------ Information supplied

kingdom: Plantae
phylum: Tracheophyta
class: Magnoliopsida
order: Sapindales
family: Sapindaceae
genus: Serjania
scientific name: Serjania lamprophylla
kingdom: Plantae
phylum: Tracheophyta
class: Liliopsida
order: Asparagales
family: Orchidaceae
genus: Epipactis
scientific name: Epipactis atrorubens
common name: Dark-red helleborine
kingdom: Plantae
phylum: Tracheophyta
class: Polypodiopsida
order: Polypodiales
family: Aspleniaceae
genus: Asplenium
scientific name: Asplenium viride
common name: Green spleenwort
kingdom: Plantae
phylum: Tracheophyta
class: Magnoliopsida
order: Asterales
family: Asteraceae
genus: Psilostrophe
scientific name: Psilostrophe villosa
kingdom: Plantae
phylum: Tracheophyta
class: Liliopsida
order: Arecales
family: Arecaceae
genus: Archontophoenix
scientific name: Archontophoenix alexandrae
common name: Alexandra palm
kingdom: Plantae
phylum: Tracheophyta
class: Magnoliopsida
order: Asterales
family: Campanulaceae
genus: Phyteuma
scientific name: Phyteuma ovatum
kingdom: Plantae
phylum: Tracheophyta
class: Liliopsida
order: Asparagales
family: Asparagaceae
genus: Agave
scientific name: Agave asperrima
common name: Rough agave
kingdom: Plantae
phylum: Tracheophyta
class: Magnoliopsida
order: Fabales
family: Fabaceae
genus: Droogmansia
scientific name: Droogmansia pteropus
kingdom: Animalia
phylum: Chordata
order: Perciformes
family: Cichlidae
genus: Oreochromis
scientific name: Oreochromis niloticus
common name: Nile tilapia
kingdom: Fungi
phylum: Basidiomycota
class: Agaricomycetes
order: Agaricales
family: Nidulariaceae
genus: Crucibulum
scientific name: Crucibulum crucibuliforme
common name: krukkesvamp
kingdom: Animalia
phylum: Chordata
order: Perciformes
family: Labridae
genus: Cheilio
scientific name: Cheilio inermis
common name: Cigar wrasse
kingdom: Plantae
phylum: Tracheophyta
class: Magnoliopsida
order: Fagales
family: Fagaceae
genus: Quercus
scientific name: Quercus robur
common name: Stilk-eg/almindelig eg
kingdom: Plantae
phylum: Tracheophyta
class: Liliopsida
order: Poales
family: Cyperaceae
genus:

------------

## Goal
Copy every line of the items above word for word, in the same order.

## Output below
kingdom: Plantae
phylum: Tracheophyta
class: Magnoliopsida
order: Sapindales
family: Sapindaceae
genus: Serjania
scientific name: Serjania lamprophylla
kingdom: Plantae
phylum: Tracheophyta
class: Liliopsida
order: Asparagales
family: Orchidaceae
genus: Epipactis
scientific name: Epipactis atrorubens
common name: Dark-red helleborine
kingdom: Plantae
phylum: Tracheophyta
class: Polypodiopsida
order: Polypodiales
family: Aspleniaceae
genus: Asplenium
scientific name: Asplenium viride
common name: Green spleenwort
kingdom: Plantae
phylum: Tracheophyta
class: Magnoliopsida
order: Asterales
family: Asteraceae
genus: Psilostrophe
scientific name: Psilostrophe villosa
kingdom: Plantae
phylum: Tracheophyta
class: Liliopsida
order: Arecales
family: Arecaceae
genus: Archontophoenix
scientific name: Archontophoenix alexandrae
common name: Alexandra palm
kingdom: Plantae
phylum: Tracheophyta
class: Magnoliopsida
order: Asterales
family: Campanulaceae
genus: Phyteuma
scientific name: Phyteuma ovatum
kingdom: Plantae
phylum: Tracheophyta
class: Liliopsida
order: Asparagales
family: Asparagaceae
genus: Agave
scientific name: Agave asperrima
common name: Rough agave
kingdom: Plantae
phylum: Tracheophyta
class: Magnoliopsida
order: Fabales
family: Fabaceae
genus: Droogmansia
scientific name: Droogmansia pteropus
kingdom: Animalia
phylum: Chordata
order: Perciformes
family: Cichlidae
genus: Oreochromis
scientific name: Oreochromis niloticus
common name: Nile tilapia
kingdom: Fungi
phylum: Basidiomycota
class: Agaricomycetes
order: Agaricales
family: Nidulariaceae
genus: Crucibulum
scientific name: Crucibulum crucibuliforme
common name: krukkesvamp
kingdom: Animalia
phylum: Chordata
order: Perciformes
family: Labridae
genus: Cheilio
scientific name: Cheilio inermis
common name: Cigar wrasse
kingdom: Plantae
phylum: Tracheophyta
class: Magnoliopsida
order: Fagales
family: Fagaceae
genus: Quercus
scientific name: Quercus robur
common name: Stilk-eg/almindelig eg
kingdom: Plantae
phylum: Tracheophyta
class: Liliopsida
order: Poales
family: Cyperaceae
genus:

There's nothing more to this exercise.